John Yoo, author of the infamous 'torture memo' which the Justice Department used as a legal basis for the Bush Administration's use of harsh interrogation techniques, is under fire once again.
On Monday, Berkeley's city council will vote on a proposal by its Peace and Justice Commission as to whether they will recommend war crimes charges for the UC Berkeley constitutional and international law professor.

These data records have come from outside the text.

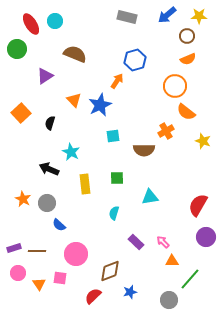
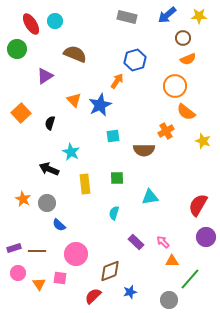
brown circle at (187, 36): moved 4 px left, 2 px down
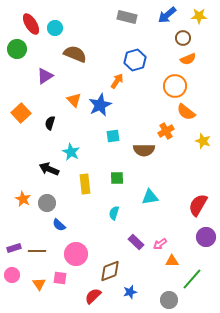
cyan circle at (55, 21): moved 7 px down
pink arrow at (163, 242): moved 3 px left, 2 px down; rotated 80 degrees counterclockwise
pink circle at (18, 273): moved 6 px left, 2 px down
green line at (190, 279): moved 2 px right
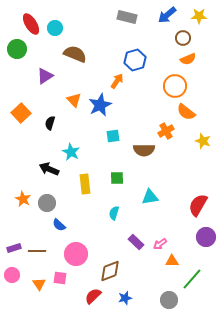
blue star at (130, 292): moved 5 px left, 6 px down
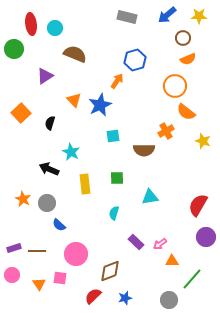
red ellipse at (31, 24): rotated 25 degrees clockwise
green circle at (17, 49): moved 3 px left
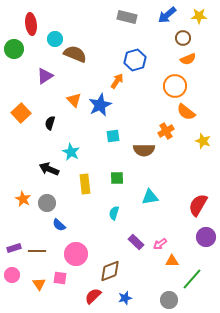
cyan circle at (55, 28): moved 11 px down
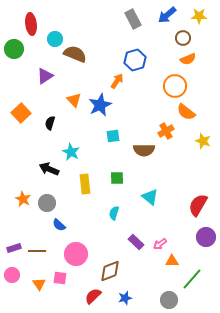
gray rectangle at (127, 17): moved 6 px right, 2 px down; rotated 48 degrees clockwise
cyan triangle at (150, 197): rotated 48 degrees clockwise
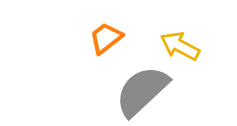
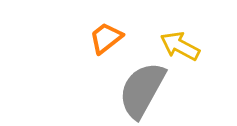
gray semicircle: moved 1 px up; rotated 18 degrees counterclockwise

If passed, the measure would also order UC Berkeley to provide alternative courses to Yoo's class at the Boalt Hall School of Law.
"It gives students with a conscience the freedom to exercise their options," Berkeley Councilman Kriss Worthington told the San Francisco Chronicle. "You shouldn't be punished academically because you have a moral compunction about taking a course from someone who says it's OK for the U.S. to torture people."
As a Justice Department lawyer, John Yoo wrote in 2003 that Bush's seemingly supreme authority in wartime trumped federal laws "prohibiting assault, maiming and other crimes."
Yoo's logic led him so far as to offer to a reporter a legal justification for a hypothetical situation in which the president would order a child tortured by crushing his testicles.
In testimony before the House Judiciary Committee, Yoo also continually gamed and refused to answer Congressman John Conyers' question as to whether the president could order someone buried alive.
This video is from C-Span, on June 26, 2008:
In spite of the outrage his work has drawn, UC Berkeley has refused to fire Yoo.
As a tenured professor at the University of California, Berkeley, Law School, Yoo has a guarantee of employment that can only be removed in the most extreme circumstances, writes Dean Christopher Ederly, Jr., in a statement posted to the school's Web site.
"My sense is that the vast majority of legal academics with a view of the matter disagree with substantial portions of Professor Yoo’s analyses, including a great many of his colleagues at Berkeley," Ederly writes. "If, however, this strong consensus were enough to fire or sanction someone, then academic freedom would be meaningless."
The Berkeley city council's Peace and Justice Commission was most recently in the news after the council passed a measure condemning a military recruiting center. They even called the Marines "unwelcome intruders" in the city, and the measure triggered massive protests at city hall.
The move, which the city later backed off of, drew sharp criticism from the political right, and Sen. Jim DeMint (R SC) went so far as to draft legislation to strike all federal earmarks given to the city.
"We went too far when we passed [the resolution]," said Berkeley Mayor Tom Bates. "We said things we probably shouldn't have said."
Ultimately, even if it passes, Berkeley's recommendation of war crimes charges for Yoo will be largely symbolic. Boalt Hall School of Law spokeswoman Susan Gluss also told the Chronicle that the council's vote will not influence the university's policies.
"We respect the politics of Berkeley, home of the free speech movement, and their right to debate this issue," Gluss said. "They can pass this measure, but it won't have any bearing on the university's policy."